An “orthococktail” containing morphine, ropivicaine, epinephrine and ketorolac proved effective in reducing inflammatory and degradative mediator production by osteoarthritic cartilage.

Abstract

Purpose

Multimodal perioperative analgesia is a hotbed topic. Immediate post-surgical intra-articular injections may be helpful to reduce narcotic requirements. However, the safety and efficacy of combination injections have not been thoroughly investigated. Our purpose was to investigate the in vitro chondrotoxicity and anti-inflammatory properties of a commonly used “orthococktail” containing morphine, ropivicaine, epinephrine, and ketorolac. Our hypothesis was that this injection would demonstrate minimal chondrotoxicity and favorable anti-inflammatory effects compared to saline control.

Methods

With IRB approval, tissue normally discarded after total knee arthroplasty was collected from five patients (mean age 68.6). Cartilage explants were created using a 6 mm dermal biopsy punch (n=12/patient) and each explant was split in half. The explant halves were cultured separately in 2mls of DMEM using 24-well culture plates.
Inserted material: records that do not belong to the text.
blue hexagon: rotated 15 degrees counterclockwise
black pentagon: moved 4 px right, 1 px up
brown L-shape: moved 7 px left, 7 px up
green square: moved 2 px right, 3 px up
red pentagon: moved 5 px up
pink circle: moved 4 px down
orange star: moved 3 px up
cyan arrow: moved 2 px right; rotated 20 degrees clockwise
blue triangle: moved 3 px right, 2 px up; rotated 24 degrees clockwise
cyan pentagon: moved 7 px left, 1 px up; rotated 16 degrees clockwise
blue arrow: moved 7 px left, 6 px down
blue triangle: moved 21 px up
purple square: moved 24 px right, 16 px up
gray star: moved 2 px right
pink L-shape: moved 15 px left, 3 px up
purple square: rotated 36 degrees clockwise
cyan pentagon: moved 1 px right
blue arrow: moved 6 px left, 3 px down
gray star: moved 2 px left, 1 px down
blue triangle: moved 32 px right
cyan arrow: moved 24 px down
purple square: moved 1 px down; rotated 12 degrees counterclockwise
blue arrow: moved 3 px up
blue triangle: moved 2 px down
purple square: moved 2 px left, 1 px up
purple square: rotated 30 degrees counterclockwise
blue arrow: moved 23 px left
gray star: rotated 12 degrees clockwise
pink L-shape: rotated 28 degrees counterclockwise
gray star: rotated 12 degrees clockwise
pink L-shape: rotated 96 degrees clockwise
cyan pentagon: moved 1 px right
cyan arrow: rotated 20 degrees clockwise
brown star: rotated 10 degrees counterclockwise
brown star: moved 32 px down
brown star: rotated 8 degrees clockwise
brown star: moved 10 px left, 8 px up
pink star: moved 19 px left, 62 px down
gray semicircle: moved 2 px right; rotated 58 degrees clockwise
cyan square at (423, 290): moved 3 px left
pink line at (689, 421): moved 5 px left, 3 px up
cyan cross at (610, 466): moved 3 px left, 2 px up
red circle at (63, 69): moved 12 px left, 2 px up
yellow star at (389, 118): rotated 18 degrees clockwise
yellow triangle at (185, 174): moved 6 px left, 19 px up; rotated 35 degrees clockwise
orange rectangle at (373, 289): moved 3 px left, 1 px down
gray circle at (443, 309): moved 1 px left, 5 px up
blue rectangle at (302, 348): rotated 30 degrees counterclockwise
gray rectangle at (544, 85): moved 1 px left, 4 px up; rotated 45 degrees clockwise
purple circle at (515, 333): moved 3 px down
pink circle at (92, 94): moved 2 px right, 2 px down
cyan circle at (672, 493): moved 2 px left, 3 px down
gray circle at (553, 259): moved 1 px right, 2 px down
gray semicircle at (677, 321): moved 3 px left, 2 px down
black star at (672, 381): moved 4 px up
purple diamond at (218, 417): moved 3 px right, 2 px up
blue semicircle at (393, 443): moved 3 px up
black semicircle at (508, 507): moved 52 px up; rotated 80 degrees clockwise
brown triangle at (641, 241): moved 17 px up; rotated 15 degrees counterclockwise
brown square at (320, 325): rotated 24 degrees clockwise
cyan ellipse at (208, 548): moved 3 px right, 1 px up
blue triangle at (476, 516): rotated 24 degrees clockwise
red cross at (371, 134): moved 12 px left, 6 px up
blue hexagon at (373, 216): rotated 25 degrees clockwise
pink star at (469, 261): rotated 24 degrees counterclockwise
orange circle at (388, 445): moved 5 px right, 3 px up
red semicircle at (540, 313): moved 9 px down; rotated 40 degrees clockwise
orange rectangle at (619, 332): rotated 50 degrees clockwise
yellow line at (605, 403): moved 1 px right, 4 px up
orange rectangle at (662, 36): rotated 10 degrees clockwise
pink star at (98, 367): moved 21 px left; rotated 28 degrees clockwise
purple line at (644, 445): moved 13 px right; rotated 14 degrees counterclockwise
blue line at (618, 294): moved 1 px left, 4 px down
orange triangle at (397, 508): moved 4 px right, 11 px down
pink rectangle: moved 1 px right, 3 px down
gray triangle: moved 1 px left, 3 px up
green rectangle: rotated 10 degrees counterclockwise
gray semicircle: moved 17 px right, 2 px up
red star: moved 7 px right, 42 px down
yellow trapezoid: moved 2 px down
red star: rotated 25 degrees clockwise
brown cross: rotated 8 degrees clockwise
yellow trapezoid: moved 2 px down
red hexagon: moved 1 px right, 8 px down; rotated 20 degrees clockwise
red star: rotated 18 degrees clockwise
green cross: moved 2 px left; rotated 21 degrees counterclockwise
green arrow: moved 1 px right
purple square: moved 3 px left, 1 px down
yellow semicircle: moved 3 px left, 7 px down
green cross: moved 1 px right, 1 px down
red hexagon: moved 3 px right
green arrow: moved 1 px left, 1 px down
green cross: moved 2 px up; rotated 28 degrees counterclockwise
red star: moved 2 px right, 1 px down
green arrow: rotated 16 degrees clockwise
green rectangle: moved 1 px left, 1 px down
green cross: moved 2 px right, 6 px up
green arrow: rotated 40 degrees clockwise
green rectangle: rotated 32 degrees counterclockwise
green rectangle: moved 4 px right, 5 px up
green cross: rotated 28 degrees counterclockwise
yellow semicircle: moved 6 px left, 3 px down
The orthococktail (containing morphine (2.5 mg), ropivacaine 0.5% (200 mg (40mL)), epinephrine (0.3 mg) and ketorolac (15 mg)) was created according to standard of practice by a pharmacist. One cartilage explant half was treated with 1ml of the orthococktail and the corresponding half was treated with 1 ml of normal saline as a control. Explants were cultured for 6 days. Media were collected on day 3 for biomarker analyses and refreshed, and explants were collected on day 6 for cell viability. Results were analyzed statistically.

Results

Chondrocyte viability was assessed using a live-cell-stain calcein AM viability assay. There was no significant difference in viable cell density between orthococktail-treated OA cartilage and controls (p=0.42). Media collected on day 3 were assessed for relevant biomarkers. Concentrations of PGE2 (p<0.001), MCP-1 (p<0.01), and MMP-7 (p<0.041) were significantly lower in orthococktail-treated cartilage explants compared to controls.

Conclusion

In this in vitro study of osteoarthritic knee cartilage, the “orthococktail” containing morphine, ropivicaine, epinephrine and ketorolac demonstrated no chondrotoxicity when compared to saline control. Further, the “orthococktail” reduced inflammatory (PGE2 and MCP-1) and degradative (MMP-7) mediator production by osteoarthritic articular cartilage. While in vivo study is necessary, these results suggest that the “orthococktail” is likely safe and effective for use as an intra-articular injection to reduce post-operative knee pain and inflammation.